§ Data for this task
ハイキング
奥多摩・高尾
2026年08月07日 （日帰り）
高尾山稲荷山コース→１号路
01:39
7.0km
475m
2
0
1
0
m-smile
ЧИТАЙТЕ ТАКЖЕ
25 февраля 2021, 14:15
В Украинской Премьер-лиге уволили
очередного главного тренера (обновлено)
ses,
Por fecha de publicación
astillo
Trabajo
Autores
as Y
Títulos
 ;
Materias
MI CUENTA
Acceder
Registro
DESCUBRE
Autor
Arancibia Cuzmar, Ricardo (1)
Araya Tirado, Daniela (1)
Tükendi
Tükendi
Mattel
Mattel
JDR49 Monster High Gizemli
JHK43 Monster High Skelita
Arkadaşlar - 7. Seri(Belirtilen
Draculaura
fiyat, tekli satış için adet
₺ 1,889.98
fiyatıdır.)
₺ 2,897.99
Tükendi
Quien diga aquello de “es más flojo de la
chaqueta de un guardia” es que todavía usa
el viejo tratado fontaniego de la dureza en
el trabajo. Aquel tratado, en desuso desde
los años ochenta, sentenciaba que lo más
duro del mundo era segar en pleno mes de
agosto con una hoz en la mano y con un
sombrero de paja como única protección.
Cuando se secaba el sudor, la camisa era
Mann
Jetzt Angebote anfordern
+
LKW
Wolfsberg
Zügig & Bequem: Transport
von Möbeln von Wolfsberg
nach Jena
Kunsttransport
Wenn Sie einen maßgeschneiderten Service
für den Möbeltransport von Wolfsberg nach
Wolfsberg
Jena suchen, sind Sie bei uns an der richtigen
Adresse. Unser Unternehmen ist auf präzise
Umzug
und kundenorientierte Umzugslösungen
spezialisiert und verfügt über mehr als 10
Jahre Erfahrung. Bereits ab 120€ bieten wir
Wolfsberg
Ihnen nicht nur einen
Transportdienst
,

§ Action item
The reply must repeat all of the records precisely.

§ Written answer
ハイキング
奥多摩・高尾
2026年08月07日 （日帰り）
高尾山稲荷山コース→１号路
01:39
7.0km
475m
2
0
1
0
m-smile
ЧИТАЙТЕ ТАКЖЕ
25 февраля 2021, 14:15
В Украинской Премьер-лиге уволили
очередного главного тренера (обновлено)
ses,
Por fecha de publicación
astillo
Trabajo
Autores
as Y
Títulos
 ;
Materias
MI CUENTA
Acceder
Registro
DESCUBRE
Autor
Arancibia Cuzmar, Ricardo (1)
Araya Tirado, Daniela (1)
Tükendi
Tükendi
Mattel
Mattel
JDR49 Monster High Gizemli
JHK43 Monster High Skelita
Arkadaşlar - 7. Seri(Belirtilen
Draculaura
fiyat, tekli satış için adet
₺ 1,889.98
fiyatıdır.)
₺ 2,897.99
Tükendi
Quien diga aquello de “es más flojo de la
chaqueta de un guardia” es que todavía usa
el viejo tratado fontaniego de la dureza en
el trabajo. Aquel tratado, en desuso desde
los años ochenta, sentenciaba que lo más
duro del mundo era segar en pleno mes de
agosto con una hoz en la mano y con un
sombrero de paja como única protección.
Cuando se secaba el sudor, la camisa era
Mann
Jetzt Angebote anfordern
+
LKW
Wolfsberg
Zügig & Bequem: Transport
von Möbeln von Wolfsberg
nach Jena
Kunsttransport
Wenn Sie einen maßgeschneiderten Service
für den Möbeltransport von Wolfsberg nach
Wolfsberg
Jena suchen, sind Sie bei uns an der richtigen
Adresse. Unser Unternehmen ist auf präzise
Umzug
und kundenorientierte Umzugslösungen
spezialisiert und verfügt über mehr als 10
Jahre Erfahrung. Bereits ab 120€ bieten wir
Wolfsberg
Ihnen nicht nur einen
Transportdienst
,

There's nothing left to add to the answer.